### [What is needed]
Using the listing below, select the lines with the word "Toshiba" and copy them.

### [Data records]

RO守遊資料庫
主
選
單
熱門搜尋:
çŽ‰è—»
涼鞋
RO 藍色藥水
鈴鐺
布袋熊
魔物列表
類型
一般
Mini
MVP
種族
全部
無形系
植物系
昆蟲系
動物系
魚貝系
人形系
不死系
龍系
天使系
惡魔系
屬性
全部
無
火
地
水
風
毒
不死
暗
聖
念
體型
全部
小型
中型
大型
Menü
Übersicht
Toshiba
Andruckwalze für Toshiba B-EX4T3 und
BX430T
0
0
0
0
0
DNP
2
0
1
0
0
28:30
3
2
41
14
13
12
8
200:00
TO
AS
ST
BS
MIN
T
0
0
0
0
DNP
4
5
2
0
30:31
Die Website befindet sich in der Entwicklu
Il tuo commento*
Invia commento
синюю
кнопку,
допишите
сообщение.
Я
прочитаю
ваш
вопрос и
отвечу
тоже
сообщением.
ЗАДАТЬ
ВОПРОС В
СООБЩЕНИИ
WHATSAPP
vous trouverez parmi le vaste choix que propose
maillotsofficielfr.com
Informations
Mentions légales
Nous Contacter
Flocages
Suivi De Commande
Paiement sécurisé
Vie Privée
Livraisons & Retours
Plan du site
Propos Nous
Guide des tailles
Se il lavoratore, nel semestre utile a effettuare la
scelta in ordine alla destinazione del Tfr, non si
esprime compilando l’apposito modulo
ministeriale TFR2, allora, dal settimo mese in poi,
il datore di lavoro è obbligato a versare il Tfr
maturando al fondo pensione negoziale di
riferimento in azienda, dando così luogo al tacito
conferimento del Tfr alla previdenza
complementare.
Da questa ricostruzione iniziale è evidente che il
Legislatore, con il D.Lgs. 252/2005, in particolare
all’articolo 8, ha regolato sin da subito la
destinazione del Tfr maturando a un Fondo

### [Answer area]
Toshiba
Andruckwalze für Toshiba B-EX4T3 und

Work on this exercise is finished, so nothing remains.